# Problem description
Rewrite the compressor write-up starting at "However, the gain" and ending at "have been mooted.", putting "optocoupler" in place of "photocoupler".

# Provided text

One of the first stomp boxes I made (and arguably my favourite so far) is the Hollis Flatline Opto Compressor.
Here is John’s original schematic amended to show the topology a little more clearly:
The first stage of the TL072 dual op-amp is configured as a non-inverting amplifier.
Now, excluding the effect of the light dependant resistor (LDR):
- Minimum gain (1+(Rf/Rg)) equates to 1 + 220/110 = 3
- Maximum gain equates to 1 + 220/10 = 23
So the voltage gain is varied by the sustain control between +9.5 and +27.2 dB.
However, the gain of the first stage is affected by the resistance of the LDR. John Hollis doesn’t share his thoughts regarding the off (dark) resistance of the LDR so we will have to speculate.
The LDR/LED combination can be a home-grown affair (buy an LDR and an LED and glue them into the ends of a bit of opaque tube or heat-shrink) or (as a number of people have suggested) can be a proprietary resistive photocoupler. The Perkin Elmer/Excelitas Vactrol VTL5C series and the Advanced Photonix/Silonex NSL-32 series have been mooted.
If we trawl through the Perkin Elmer and Silonex Data sheets and application manuals it turns out that the VTL5C2 and the NSL-32 have very similar specification on paper and are suitable for our purposes, having a relatively slow decay time. It turns out that VTL5C2 is physically larger and considerably more expensive than the NSL-32.
The off resistance of the LDR in these devices is in the order of 1M Ohm and a full-on resistance of about 500 Ohms. This suggests we can redo our calculations on voltage gain:-
220k in parallel with 1M0 is approximately 180k and 220k in parallel with 500 Ohms is approximately 498 Ohms (say 0.5k).
- minimum voltage gain (dark) = 1 + 180/110 = 2.6
- maximum voltage gain (dark) = 1 + 180/10 = 19
- minimum voltage gain (light) = 1 + 0.5/110 = 1.0
- maximum voltage gain (light) = 1 + 0.5/10 = 1.0
We can see from these calculations that if the led is (full) on, the voltage gain of the first stage is reduced considerably.
The second stage is an inverting amplifier with a gain of -47k/10k = -4.7
The purpose of the second stage is to take the output voltage from the first stage and use it to drive a full-wave bridge rectifier (diodes D1~D4) which in turn drive the LED. The LED is optically coupled back to the LDR so as the voltage on the first-stage output rises enough to turn the LED on, so the LED causes the resistance of the LDR to fall and the gain of the first stage to drop with a corresponding reduction in first-stage output, which reduces the LED current, etc. and so we have dynamic-range compression. The harder the first stage drives, the more its gain is pulled down by the second stage.
For the guitar signal going through the device there is a very simple and clean path – which for me makes this design very attractive as I use it on an acoustic guitar as well as electric.
Here is the schematic I worked up a schematic for a stomp-pedal based on this design:
I made a number of changes and a number of additions to John’s basic design. Firstly, the input resistor is reduced from 10MOhm to 2.2MOhm. This is to reduce potential switching-thump when switching the effect in and out and because 10MOhm resistors can be noticeably noisy.

(Stored data entries)
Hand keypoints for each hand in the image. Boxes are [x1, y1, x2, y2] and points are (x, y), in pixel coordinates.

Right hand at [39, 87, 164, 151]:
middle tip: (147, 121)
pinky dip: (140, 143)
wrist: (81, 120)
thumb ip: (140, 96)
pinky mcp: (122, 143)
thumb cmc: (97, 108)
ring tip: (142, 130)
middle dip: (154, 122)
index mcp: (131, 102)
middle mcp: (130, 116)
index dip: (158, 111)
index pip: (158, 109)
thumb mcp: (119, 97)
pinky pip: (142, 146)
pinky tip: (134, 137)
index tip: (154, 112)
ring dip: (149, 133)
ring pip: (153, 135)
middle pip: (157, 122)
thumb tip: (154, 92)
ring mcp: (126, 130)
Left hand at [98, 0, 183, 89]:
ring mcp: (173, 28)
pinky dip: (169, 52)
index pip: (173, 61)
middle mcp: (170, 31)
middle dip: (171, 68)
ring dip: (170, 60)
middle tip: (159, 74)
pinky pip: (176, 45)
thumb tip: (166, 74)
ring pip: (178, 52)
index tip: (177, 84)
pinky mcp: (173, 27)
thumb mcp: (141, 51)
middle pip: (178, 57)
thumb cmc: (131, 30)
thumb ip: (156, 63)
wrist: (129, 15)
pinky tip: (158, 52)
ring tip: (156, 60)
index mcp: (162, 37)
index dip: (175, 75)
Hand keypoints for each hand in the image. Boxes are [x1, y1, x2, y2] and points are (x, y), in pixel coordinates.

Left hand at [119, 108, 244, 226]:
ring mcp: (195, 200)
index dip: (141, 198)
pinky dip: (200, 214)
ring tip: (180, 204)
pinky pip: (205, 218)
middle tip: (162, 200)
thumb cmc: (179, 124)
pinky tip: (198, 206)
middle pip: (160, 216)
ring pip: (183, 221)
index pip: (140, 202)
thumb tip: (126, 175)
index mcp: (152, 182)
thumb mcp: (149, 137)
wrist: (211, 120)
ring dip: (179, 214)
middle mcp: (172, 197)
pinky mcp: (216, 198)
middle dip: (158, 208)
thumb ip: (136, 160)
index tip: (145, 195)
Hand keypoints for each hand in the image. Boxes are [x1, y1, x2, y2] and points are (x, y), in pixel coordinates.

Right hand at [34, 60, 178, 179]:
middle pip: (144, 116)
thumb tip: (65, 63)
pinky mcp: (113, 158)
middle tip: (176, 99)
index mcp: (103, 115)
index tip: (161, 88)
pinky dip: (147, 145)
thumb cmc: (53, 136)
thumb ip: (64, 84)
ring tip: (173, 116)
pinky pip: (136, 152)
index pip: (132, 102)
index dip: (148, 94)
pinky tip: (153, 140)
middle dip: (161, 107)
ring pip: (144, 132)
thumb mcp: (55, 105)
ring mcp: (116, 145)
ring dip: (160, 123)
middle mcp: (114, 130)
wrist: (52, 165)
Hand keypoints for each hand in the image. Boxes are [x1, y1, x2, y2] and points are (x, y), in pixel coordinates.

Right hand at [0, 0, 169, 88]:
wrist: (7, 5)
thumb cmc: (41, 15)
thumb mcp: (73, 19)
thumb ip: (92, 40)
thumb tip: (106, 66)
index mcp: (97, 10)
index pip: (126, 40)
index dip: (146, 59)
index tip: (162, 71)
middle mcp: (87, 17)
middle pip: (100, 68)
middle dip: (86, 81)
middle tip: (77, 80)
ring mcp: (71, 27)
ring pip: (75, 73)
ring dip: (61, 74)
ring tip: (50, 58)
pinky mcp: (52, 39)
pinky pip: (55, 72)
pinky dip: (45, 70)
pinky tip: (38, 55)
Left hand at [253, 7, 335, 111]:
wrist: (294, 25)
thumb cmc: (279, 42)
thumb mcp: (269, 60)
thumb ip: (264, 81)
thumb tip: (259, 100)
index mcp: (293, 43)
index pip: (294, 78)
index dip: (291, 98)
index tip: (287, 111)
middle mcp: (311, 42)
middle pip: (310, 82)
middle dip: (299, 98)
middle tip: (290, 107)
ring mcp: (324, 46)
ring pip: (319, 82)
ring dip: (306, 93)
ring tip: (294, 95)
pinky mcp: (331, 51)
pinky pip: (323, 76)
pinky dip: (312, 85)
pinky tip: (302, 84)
...
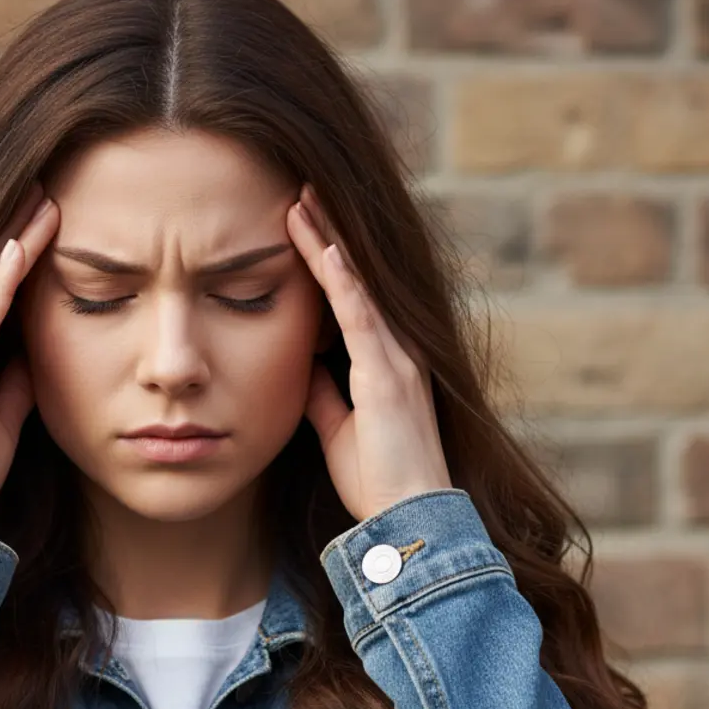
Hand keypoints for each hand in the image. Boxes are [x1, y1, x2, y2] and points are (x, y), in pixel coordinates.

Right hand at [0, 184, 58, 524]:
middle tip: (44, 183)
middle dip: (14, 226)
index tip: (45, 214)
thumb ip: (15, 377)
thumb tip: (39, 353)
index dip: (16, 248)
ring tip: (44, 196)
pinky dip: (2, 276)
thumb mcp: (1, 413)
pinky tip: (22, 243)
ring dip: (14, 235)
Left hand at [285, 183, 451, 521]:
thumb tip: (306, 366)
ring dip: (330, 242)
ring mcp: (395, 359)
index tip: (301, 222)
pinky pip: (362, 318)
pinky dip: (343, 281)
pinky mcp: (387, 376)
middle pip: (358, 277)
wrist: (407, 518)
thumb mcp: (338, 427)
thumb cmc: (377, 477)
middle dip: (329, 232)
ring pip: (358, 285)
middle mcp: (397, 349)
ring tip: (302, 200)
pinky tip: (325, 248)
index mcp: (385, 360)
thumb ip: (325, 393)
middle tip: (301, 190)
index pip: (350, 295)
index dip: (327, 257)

# Reply
However, the gain of the first stage is affected by the resistance of the LDR. John Hollis doesn’t share his thoughts regarding the off (dark) resistance of the LDR so we will have to speculate.
The LDR/LED combination can be a home-grown affair (buy an LDR and an LED and glue them into the ends of a bit of opaque tube or heat-shrink) or (as a number of people have suggested) can be a proprietary resistive optocoupler. The Perkin Elmer/Excelitas Vactrol VTL5C series and the Advanced Photonix/Silonex NSL-32 series have been mooted.